What you should do
Reproduce word for word the passage of the text on Abdulkadir Ubeydullah below, starting with "Abdulkadir Ubeydullah (1851, Şemdinli" and going on through "outskirts of Tabriz.".
### Exercise text ###
Abdulkadir Ubeydullah (1851, Şemdinli - 1925 Diyarbakır) was a President of the Kurdish Society for Cooperation and Progress (KTTC) and later the Society for the Rise of Kurdistan. He was a leading Kurdish intellectual and a once also a member of the Senate of the Ottoman Empire. He also took part in the uprising of Sheik Ubeydullah led by his father and was accused of having taken part in the Sheikh Said rebellion.

Early life 
The son of the notable Kurdish leader Sheikh Ubeydullah and grandson of Sheikh Taha. He was educated in the Naqshbandi tradition and his family claimed descent from Abdul Qadir Gilani. He was fluent in Kurdish, Turkish, Persian, Arabic and French. During the uprising of Sheik Ubeydullah, he was the commander of a contingent of Kurdish forces, which from October 1880 onwards on, captured several towns from the shores of Lake Urmia to the outskirts of Tabriz.
### Data for review ###
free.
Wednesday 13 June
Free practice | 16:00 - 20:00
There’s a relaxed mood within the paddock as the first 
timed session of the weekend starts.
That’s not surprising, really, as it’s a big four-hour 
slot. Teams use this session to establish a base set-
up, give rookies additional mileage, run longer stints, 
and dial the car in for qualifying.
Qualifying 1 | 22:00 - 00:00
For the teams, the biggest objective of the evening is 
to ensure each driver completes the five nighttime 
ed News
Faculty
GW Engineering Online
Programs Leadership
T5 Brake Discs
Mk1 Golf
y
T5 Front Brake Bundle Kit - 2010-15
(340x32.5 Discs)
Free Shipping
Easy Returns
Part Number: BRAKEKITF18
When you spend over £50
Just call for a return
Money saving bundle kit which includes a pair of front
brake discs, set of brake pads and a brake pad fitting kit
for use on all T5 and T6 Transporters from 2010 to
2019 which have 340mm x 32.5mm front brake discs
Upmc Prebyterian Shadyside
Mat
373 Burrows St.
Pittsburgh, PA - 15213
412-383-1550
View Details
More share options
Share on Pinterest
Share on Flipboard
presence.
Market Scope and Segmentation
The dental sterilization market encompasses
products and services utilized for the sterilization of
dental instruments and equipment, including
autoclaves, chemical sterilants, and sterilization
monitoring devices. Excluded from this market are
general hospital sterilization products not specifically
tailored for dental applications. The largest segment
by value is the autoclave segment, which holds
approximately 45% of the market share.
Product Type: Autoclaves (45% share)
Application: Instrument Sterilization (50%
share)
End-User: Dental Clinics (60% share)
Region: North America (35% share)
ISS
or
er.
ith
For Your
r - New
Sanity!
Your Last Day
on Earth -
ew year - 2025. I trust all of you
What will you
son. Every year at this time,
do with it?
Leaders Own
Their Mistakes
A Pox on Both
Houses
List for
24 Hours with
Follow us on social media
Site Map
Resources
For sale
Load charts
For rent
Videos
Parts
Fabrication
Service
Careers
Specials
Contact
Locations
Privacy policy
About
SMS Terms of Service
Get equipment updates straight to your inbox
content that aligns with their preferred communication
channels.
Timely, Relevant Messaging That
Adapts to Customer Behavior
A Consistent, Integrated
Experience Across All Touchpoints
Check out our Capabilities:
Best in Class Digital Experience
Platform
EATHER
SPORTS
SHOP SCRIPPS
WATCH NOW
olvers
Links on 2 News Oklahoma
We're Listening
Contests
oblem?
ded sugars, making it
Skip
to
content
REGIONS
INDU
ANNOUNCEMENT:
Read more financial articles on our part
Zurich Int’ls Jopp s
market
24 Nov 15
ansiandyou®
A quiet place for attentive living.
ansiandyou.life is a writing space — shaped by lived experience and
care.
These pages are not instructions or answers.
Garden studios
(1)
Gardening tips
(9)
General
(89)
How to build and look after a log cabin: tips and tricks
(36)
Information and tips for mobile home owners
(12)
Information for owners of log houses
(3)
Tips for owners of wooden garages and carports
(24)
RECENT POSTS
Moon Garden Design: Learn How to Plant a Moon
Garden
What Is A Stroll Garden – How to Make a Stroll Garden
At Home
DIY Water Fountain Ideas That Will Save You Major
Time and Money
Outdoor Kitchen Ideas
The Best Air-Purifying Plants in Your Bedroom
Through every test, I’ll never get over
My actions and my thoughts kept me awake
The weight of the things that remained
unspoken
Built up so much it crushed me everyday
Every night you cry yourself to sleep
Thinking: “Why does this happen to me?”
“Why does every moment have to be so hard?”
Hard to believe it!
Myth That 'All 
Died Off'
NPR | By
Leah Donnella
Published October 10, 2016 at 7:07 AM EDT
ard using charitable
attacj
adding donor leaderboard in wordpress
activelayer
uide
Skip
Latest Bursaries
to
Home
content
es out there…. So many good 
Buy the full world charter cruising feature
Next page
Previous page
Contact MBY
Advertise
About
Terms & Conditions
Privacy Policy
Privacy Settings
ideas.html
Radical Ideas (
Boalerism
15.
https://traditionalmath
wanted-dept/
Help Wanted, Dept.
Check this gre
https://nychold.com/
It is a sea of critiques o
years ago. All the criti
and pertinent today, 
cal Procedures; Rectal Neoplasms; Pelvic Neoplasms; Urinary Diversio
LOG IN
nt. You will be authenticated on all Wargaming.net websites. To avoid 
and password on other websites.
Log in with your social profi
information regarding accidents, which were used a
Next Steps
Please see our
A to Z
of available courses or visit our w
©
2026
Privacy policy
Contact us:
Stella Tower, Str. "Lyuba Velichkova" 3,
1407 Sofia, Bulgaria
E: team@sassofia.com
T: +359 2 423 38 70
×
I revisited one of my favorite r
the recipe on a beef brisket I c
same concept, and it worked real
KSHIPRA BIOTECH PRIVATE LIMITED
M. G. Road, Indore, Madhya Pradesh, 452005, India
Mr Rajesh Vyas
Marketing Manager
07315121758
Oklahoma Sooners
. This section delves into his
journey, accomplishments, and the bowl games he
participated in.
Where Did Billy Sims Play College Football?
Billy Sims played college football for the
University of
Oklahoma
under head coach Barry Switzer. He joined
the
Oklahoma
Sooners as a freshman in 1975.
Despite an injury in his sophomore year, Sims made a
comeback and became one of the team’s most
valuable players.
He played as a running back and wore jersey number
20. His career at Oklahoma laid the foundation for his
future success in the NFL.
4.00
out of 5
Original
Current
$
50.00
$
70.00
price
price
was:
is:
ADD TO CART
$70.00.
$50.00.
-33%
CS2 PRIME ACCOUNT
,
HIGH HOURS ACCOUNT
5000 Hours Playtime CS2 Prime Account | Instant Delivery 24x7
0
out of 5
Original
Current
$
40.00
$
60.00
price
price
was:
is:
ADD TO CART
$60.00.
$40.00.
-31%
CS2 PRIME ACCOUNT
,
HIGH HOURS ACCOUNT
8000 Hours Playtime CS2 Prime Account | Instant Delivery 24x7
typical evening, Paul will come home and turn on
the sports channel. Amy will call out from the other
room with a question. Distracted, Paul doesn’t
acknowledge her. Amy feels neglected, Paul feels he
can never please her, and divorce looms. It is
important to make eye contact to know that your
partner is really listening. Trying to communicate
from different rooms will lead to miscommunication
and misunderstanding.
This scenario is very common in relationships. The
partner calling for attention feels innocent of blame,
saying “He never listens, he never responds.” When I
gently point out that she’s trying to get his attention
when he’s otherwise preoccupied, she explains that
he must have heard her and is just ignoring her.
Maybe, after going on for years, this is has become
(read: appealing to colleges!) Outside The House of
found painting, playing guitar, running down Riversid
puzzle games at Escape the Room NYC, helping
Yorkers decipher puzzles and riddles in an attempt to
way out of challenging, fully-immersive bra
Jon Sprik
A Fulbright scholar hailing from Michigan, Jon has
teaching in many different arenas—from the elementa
###
Exercise output
Abdulkadir Ubeydullah (1851, Şemdinli - 1925 Diyarbakır) was a President of the Kurdish Society for Cooperation and Progress (KTTC) and later the Society for the Rise of Kurdistan. He was a leading Kurdish intellectual and a once also a member of the Senate of the Ottoman Empire. He also took part in the uprising of Sheik Ubeydullah led by his father and was accused of having taken part in the Sheikh Said rebellion.

Early life 
The son of the notable Kurdish leader Sheikh Ubeydullah and grandson of Sheikh Taha. He was educated in the Naqshbandi tradition and his family claimed descent from Abdul Qadir Gilani. He was fluent in Kurdish, Turkish, Persian, Arabic and French. During the uprising of Sheik Ubeydullah, he was the commander of a contingent of Kurdish forces, which from October 1880 onwards on, captured several towns from the shores of Lake Urmia to the outskirts of Tabriz.